TASK STATEMENT: List every line in the records below that contains the string "position", copying each such line in full.

(Extracted data entries)
[Start]

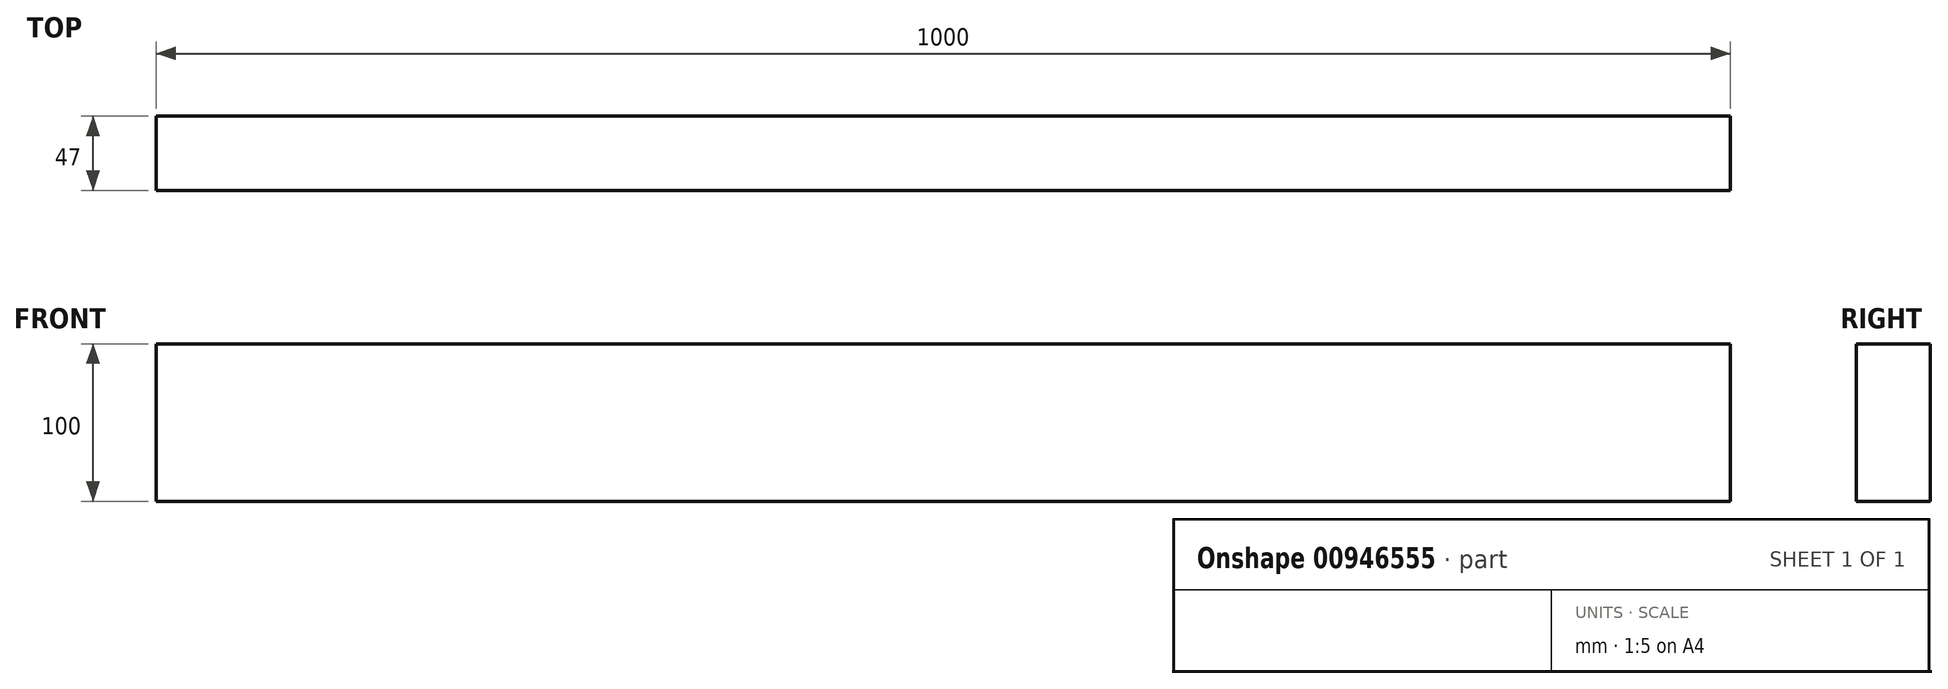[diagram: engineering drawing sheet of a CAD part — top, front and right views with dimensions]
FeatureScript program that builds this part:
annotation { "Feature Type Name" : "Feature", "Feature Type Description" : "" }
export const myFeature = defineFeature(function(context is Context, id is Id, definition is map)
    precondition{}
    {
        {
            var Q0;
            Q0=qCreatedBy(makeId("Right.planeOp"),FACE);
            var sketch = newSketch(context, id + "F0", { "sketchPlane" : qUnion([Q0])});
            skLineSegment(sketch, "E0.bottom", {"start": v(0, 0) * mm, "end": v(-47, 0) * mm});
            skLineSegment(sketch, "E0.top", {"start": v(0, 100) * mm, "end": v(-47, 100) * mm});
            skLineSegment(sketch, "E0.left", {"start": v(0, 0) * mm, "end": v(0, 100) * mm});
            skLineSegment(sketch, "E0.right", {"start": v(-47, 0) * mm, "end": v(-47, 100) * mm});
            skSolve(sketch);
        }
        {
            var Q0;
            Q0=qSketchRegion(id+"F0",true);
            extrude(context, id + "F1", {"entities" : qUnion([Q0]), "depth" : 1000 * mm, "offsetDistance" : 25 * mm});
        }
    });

[End]
[Start]

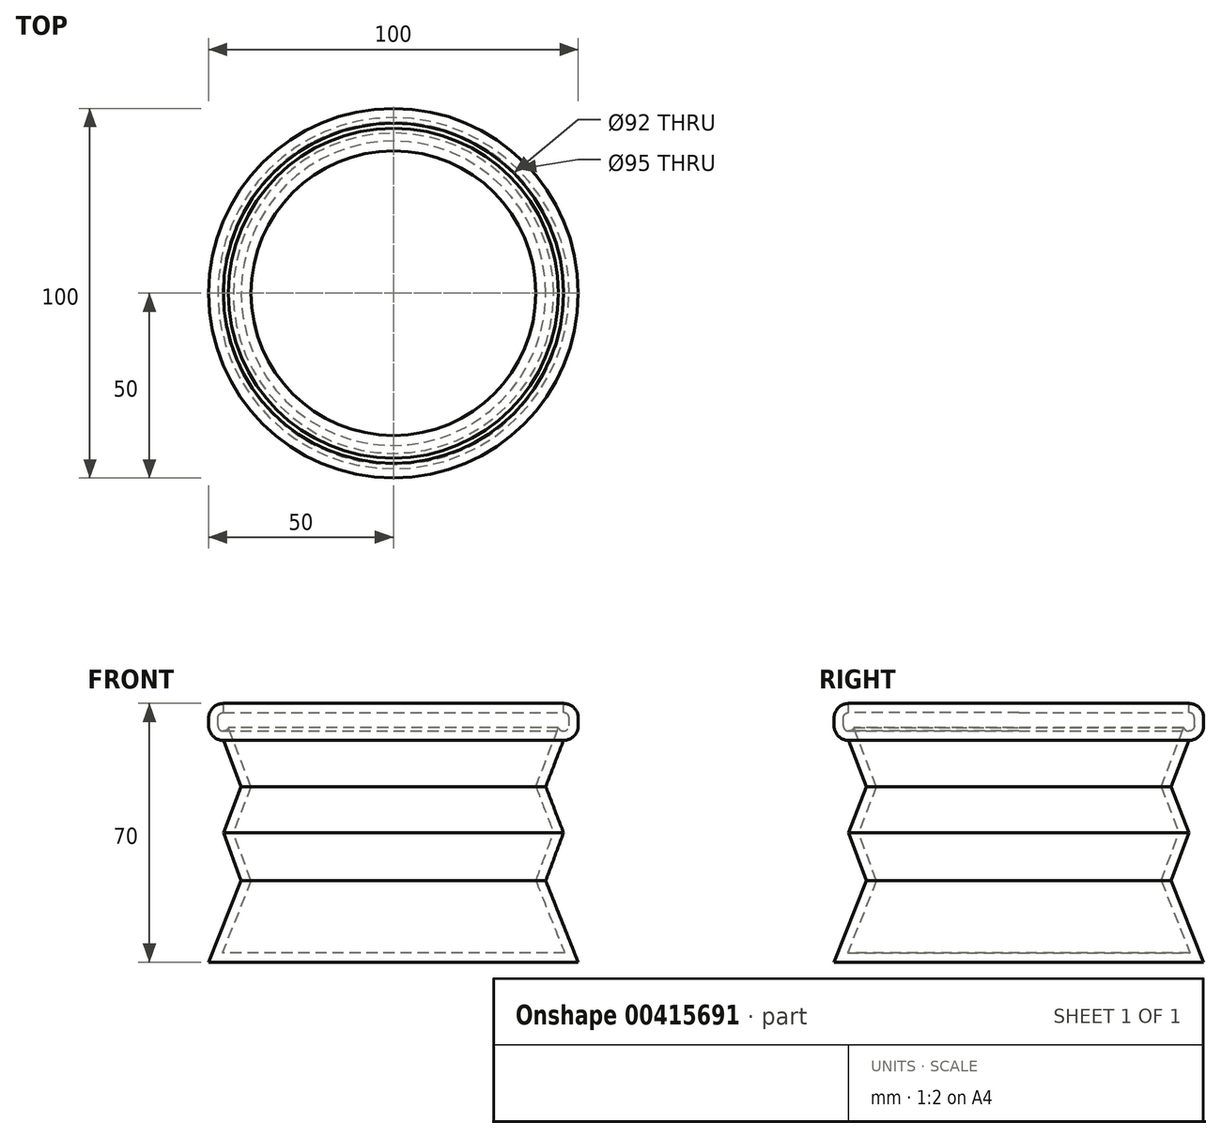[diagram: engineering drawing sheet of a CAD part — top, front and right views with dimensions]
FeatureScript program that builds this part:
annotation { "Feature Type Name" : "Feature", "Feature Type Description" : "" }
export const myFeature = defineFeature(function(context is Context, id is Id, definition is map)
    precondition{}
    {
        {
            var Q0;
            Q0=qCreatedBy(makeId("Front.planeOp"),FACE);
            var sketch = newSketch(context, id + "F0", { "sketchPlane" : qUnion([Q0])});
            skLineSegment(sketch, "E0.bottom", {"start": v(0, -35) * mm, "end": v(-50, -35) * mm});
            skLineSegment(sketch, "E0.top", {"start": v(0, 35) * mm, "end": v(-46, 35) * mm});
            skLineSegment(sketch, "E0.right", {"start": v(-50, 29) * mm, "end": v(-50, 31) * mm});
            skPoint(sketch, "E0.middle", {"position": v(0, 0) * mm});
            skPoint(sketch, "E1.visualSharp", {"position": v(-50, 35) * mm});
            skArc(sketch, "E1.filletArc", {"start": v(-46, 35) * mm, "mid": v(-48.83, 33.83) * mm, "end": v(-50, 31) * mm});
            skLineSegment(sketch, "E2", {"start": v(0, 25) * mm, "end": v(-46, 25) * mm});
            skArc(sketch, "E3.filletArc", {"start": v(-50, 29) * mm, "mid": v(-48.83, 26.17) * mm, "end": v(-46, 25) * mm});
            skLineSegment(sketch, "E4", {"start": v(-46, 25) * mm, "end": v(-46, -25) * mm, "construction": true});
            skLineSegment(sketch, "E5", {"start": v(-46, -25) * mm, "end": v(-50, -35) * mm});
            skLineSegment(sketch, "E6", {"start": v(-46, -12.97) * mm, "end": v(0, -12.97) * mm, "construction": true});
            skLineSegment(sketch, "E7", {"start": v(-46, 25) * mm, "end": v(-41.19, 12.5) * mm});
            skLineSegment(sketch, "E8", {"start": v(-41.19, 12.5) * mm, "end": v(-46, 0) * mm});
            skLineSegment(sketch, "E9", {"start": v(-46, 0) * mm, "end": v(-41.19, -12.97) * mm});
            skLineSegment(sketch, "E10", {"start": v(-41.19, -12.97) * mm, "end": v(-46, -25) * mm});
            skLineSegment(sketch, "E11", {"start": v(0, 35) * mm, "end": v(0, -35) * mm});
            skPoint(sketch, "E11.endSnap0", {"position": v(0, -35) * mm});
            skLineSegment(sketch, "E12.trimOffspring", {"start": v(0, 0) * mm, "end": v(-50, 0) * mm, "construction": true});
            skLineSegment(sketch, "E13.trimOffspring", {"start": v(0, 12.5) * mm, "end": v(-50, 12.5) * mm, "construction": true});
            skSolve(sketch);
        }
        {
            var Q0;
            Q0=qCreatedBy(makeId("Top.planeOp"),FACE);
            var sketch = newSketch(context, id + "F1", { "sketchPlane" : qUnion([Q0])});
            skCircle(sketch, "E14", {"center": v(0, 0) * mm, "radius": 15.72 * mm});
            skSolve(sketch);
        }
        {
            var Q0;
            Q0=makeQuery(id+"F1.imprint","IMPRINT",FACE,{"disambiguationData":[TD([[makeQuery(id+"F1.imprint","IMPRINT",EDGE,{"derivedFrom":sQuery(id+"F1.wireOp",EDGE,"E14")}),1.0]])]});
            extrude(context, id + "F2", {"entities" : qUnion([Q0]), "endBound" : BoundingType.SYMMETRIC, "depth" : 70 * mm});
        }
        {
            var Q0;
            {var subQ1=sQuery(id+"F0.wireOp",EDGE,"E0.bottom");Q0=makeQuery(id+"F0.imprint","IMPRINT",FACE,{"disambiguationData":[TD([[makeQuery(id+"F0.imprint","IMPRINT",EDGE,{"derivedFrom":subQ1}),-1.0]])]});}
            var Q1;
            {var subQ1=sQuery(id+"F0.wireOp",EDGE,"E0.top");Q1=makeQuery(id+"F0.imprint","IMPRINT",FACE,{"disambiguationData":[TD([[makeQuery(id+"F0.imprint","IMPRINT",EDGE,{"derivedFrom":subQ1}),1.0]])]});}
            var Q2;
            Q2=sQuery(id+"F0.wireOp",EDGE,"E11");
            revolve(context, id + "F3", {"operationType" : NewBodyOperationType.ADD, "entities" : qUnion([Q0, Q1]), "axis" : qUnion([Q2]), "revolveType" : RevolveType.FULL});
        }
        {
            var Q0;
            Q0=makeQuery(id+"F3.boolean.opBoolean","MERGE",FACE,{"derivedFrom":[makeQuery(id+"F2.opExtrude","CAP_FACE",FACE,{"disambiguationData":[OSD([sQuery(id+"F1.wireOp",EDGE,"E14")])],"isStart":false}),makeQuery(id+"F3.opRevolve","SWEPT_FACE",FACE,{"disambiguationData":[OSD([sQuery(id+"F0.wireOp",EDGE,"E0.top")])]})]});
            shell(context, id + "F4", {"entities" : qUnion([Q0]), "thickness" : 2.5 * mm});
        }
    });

[End]
[Start]

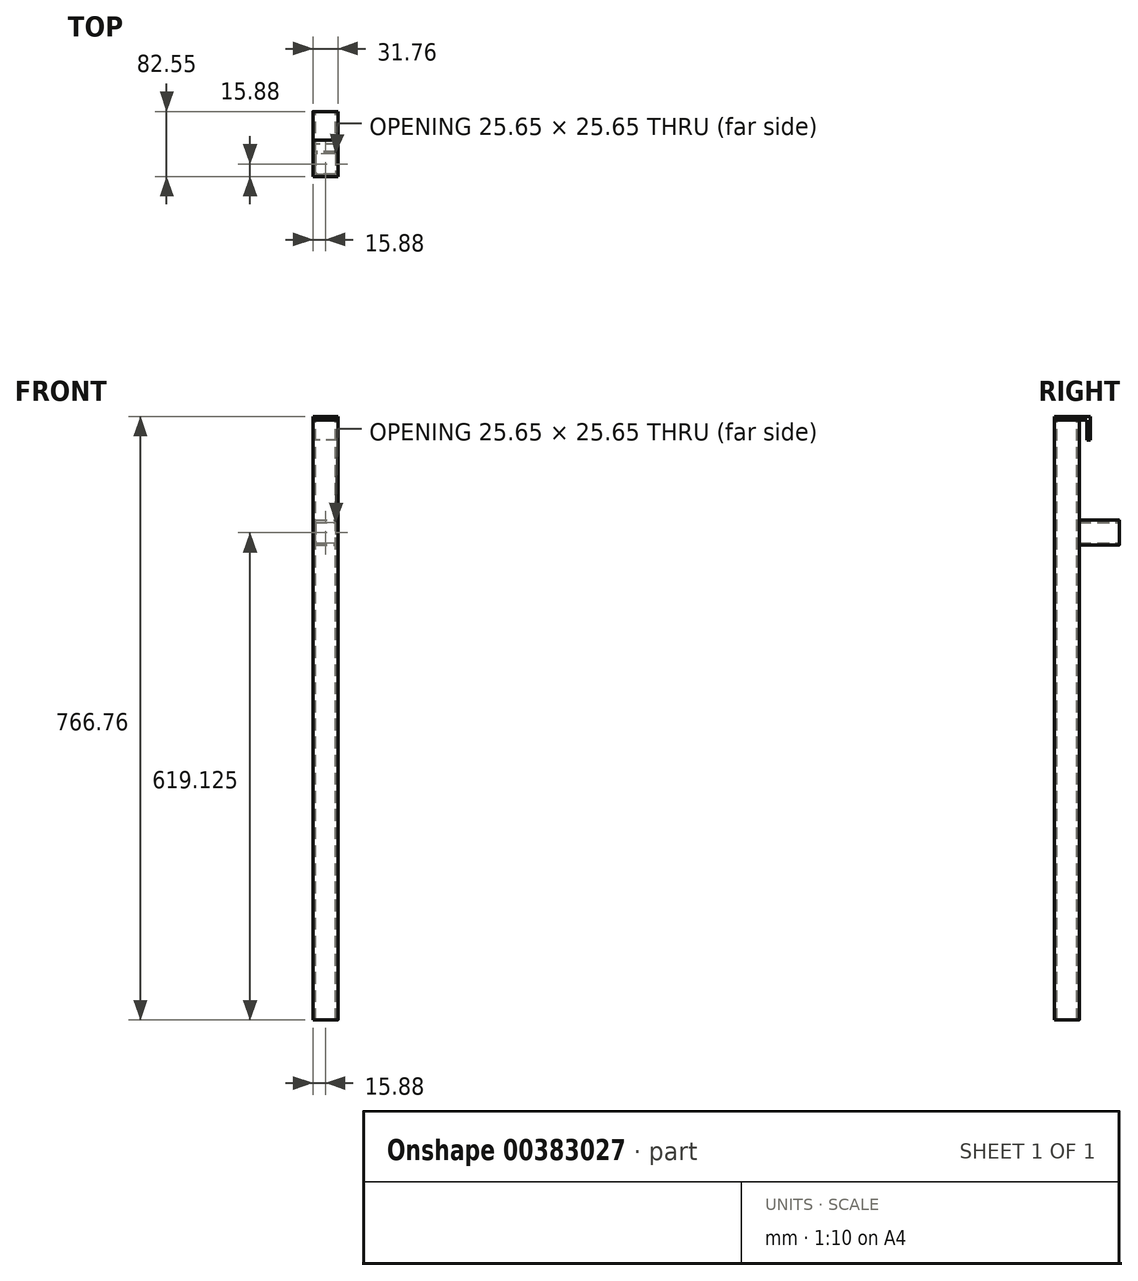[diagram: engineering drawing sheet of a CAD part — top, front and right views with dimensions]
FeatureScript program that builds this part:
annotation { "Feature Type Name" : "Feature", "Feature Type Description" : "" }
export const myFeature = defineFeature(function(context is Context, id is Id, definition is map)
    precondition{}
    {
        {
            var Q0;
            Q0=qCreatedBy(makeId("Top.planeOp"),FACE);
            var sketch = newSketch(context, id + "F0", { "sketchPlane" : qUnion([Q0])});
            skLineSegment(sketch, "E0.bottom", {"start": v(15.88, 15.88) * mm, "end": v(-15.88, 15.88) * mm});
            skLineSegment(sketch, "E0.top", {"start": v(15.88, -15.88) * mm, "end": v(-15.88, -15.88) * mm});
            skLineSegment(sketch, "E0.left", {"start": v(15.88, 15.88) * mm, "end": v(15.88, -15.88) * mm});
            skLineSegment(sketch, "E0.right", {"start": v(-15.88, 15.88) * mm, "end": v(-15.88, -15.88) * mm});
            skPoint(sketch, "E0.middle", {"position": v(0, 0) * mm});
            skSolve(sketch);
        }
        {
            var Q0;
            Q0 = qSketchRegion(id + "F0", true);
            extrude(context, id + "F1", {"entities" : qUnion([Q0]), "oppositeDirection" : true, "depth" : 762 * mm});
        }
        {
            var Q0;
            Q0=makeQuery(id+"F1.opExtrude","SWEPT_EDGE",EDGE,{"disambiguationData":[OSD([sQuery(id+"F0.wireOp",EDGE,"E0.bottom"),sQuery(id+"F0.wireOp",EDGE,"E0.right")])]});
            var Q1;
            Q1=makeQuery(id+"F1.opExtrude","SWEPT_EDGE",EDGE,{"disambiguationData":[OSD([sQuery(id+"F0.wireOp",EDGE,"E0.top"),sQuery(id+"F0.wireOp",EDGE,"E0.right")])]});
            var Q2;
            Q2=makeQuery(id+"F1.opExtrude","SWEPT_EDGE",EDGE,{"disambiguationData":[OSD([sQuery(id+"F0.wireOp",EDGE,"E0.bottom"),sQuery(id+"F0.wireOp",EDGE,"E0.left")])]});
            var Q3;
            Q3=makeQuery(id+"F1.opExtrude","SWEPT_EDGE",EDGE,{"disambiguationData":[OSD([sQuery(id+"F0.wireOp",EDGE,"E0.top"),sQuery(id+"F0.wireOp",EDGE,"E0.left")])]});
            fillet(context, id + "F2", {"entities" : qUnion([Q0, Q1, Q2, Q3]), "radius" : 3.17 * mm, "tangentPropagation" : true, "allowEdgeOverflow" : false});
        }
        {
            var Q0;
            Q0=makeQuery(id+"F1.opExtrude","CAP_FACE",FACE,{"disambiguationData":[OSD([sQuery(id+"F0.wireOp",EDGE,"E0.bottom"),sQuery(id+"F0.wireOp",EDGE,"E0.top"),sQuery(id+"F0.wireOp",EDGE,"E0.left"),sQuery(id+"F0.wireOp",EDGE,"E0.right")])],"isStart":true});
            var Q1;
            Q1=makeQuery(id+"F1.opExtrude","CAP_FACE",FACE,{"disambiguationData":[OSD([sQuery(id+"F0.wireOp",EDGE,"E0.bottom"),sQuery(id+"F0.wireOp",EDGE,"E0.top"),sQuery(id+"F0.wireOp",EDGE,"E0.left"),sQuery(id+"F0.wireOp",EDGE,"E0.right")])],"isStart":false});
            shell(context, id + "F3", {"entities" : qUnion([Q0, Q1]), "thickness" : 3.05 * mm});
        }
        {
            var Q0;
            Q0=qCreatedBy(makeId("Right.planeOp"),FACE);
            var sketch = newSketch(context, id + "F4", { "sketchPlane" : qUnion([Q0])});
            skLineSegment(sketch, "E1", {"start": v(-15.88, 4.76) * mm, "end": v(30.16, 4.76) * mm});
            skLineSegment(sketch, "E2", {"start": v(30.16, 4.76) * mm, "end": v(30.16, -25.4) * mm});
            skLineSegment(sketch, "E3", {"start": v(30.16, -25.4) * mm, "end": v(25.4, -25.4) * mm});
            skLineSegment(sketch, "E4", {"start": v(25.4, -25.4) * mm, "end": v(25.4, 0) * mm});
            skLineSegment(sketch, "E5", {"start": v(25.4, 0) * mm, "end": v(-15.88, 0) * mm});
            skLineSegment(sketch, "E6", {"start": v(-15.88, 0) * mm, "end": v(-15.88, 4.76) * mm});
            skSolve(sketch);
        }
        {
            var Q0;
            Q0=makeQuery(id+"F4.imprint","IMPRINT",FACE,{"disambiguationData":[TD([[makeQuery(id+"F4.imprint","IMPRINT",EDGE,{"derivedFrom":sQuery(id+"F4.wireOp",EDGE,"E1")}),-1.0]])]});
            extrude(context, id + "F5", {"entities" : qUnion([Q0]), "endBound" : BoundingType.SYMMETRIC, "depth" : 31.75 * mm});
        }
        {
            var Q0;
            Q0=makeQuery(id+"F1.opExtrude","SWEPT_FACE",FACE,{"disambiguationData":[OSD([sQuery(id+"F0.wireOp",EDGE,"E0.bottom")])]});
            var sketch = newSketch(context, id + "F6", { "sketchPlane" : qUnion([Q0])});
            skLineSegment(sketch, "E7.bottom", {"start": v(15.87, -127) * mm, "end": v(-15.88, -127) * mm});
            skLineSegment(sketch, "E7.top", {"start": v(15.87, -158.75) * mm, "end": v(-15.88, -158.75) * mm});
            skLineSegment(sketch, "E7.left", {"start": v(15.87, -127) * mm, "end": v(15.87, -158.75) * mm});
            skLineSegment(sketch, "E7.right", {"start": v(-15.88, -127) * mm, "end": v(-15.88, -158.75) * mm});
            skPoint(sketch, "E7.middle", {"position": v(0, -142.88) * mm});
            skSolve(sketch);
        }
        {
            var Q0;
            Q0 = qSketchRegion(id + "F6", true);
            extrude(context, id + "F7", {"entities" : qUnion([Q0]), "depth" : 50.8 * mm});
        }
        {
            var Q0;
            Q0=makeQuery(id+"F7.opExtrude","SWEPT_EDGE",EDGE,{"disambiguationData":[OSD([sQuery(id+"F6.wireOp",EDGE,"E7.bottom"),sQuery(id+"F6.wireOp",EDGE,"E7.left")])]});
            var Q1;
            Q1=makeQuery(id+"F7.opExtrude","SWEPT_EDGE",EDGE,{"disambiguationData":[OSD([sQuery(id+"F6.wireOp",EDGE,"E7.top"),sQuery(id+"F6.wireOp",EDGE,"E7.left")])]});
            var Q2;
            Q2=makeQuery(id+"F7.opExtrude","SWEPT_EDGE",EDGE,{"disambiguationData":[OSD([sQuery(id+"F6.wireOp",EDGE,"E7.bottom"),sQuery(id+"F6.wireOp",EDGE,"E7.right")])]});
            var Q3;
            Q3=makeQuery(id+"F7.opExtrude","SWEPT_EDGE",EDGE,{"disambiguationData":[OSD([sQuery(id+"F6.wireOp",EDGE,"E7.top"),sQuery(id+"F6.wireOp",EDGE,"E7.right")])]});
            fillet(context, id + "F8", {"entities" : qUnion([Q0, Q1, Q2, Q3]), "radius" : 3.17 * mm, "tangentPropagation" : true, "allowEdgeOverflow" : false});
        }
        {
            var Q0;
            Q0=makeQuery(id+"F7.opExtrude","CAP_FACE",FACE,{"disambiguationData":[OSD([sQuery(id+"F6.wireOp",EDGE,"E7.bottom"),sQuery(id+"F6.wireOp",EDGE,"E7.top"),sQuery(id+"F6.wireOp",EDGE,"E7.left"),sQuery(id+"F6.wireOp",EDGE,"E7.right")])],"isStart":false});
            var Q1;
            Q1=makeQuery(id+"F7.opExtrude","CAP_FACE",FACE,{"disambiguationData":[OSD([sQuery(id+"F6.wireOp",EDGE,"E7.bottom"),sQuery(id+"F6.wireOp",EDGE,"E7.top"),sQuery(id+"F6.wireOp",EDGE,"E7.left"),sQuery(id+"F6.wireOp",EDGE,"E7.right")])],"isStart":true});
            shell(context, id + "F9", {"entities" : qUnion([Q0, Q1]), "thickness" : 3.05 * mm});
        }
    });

[End]

OUTPUT FOR THIS EXERCISE:
            skPoint(sketch, "E0.middle", {"position": v(0, 0) * mm});
            skPoint(sketch, "E1.visualSharp", {"position": v(-50, 35) * mm});
            skPoint(sketch, "E11.endSnap0", {"position": v(0, -35) * mm});
            skPoint(sketch, "E0.middle", {"position": v(0, 0) * mm});
            skPoint(sketch, "E7.middle", {"position": v(0, -142.88) * mm});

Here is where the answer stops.